### [Data in this exercise]
•••

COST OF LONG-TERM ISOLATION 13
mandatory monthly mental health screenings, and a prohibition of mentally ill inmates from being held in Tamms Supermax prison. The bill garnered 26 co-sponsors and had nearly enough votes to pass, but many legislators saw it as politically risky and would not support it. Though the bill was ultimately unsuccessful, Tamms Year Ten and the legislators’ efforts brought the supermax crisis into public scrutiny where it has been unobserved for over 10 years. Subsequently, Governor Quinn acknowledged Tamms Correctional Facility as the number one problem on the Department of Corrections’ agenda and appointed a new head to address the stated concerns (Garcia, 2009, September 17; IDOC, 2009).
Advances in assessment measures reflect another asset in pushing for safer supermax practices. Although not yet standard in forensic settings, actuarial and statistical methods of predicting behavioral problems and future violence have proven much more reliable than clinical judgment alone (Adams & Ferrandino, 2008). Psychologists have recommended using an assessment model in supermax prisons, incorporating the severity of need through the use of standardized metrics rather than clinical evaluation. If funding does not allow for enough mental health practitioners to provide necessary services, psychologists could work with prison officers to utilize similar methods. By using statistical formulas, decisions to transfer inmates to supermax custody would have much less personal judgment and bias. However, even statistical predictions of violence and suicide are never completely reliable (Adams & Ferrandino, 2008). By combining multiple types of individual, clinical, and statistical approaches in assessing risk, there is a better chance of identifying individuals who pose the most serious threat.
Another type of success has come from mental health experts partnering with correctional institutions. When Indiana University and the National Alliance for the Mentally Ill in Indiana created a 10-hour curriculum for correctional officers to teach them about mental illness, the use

•••

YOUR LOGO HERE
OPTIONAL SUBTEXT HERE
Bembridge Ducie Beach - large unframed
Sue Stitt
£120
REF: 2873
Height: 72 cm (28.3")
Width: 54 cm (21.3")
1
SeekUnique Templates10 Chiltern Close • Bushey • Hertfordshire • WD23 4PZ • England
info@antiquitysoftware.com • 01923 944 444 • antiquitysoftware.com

•••

### [What you are asked to do]
For this exercise, please output exactly the lines above starting at the line with "SeekUnique Templates10 Chiltern" and ending at the line with "info@antiquitysoftware.com • 01923", ends included.

### [Result for this exercise]
SeekUnique Templates10 Chiltern Close • Bushey • Hertfordshire • WD23 4PZ • England
info@antiquitysoftware.com • 01923 944 444 • antiquitysoftware.com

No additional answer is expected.